To the editor:

A few weeks ago, I was excoriated in Townbroadcast for asserting that the opiate crisis was not fueled by the criminal doctors in collusion with the criminal drug companies. To those good folks please read the following:

“Officials with New York’s Special Narcotics Prosecutor indicted Quiroz-Zamora. Officials allege he arranged for 44 pounds, or nearly 20 kilograms, of fentanyl to be shipped to New York — a haul of drugs that had the potential to kill 10 million people.

“Fentanyl is about 50 times more powerful than heroin, and just a few grains can kill. Fentanyl, which is made in clandestine labs with cheap chemicals, has become a lucrative business for traffickers. It is often cut into heroin or pressed into counterfeit pills made to resemble legitimate prescription drugs, including OxyContin and Xanax.”

According to the article, Quiroz-Zamora, an infamous Mexican drug kingpin, was moving the drugs from Mexico to the US. This was in the radical right-wing Washington Post, March 27.

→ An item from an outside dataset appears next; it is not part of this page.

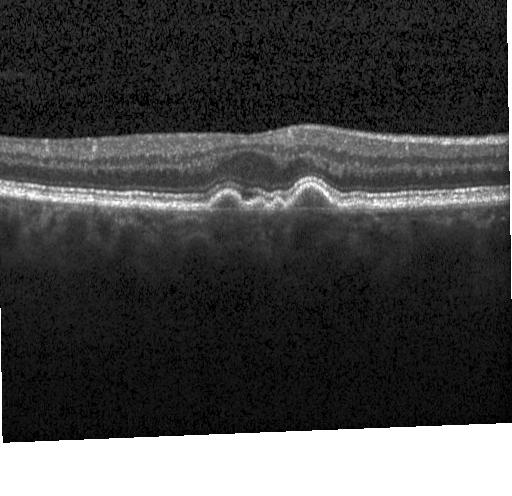
Retinal OCT B-scan.
Sub-RPE drusenoid deposits.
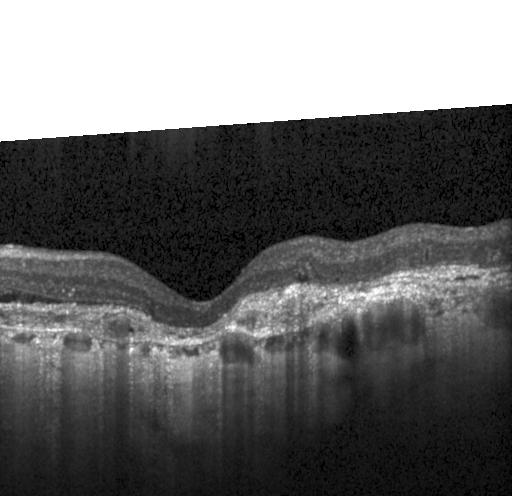
Retinal OCT B-scan. Heidelberg Spectralis OCT system. SD-OCT. Finding: a choroidal neovascular membrane.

It is politically correct to blame big everything (but not big government) for all the ills of the world; however, the over-prescription of opioids fueling the crisis just failed the common-sense test. Over-prescribing may have aided folks in becoming dependent, but it could not feed an addiction for long.

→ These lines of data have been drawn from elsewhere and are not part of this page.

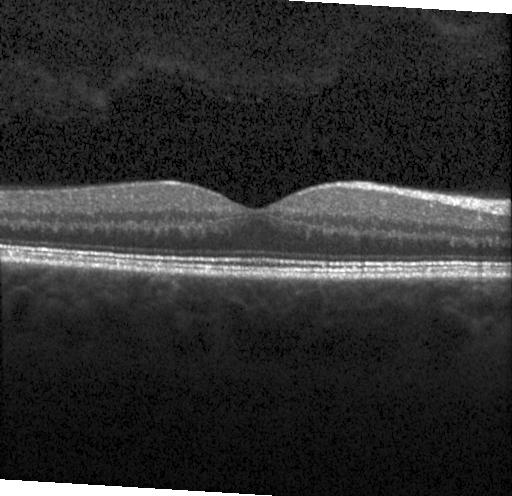 OCT B-scan
Impression: no choroidal neovascularization, diabetic macular edema, or drusen.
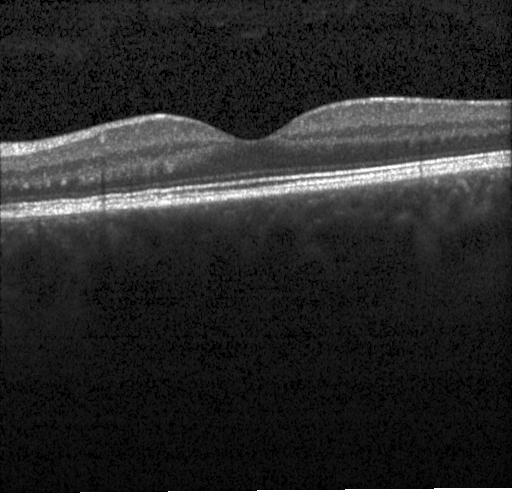

Spectral-domain optical coherence tomography; optical coherence tomography B-scan; horizontal scan through the fovea
Macular OCT: neither CNV, DME, nor drusen.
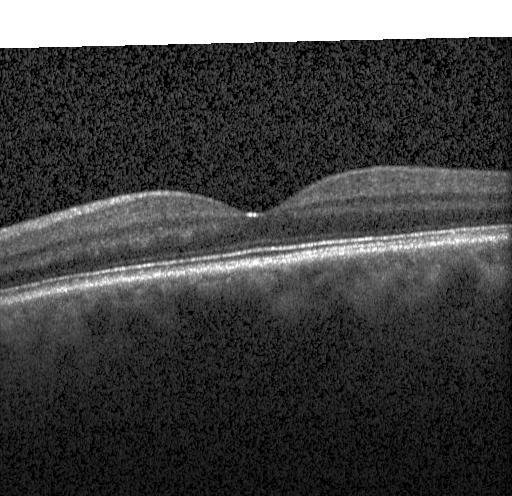 OCT scan showing neither choroidal neovascularization, diabetic macular edema, nor drusen.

The numbers we are discussing, some 20 million addicts, just can’t be supplied by me selling the 20 or so pills I had leftover from two major surgeries and ongoing cancer treatments. The blame for the opiate crisis must be set at the doorstep of American business, to validate the holy grail of the left that big pharmaceutical and big medical care providers are evil.

Come on now folks, at least go to the New York Times and read the story. It will not matter that trainloads of drugs, opiates, are crossing into the Unites States from Mexico. After all, the real evil is big medical treatment facilities; that’s your story and you are sticking to it. And you say the right is closed minded? Got to wonder how that works.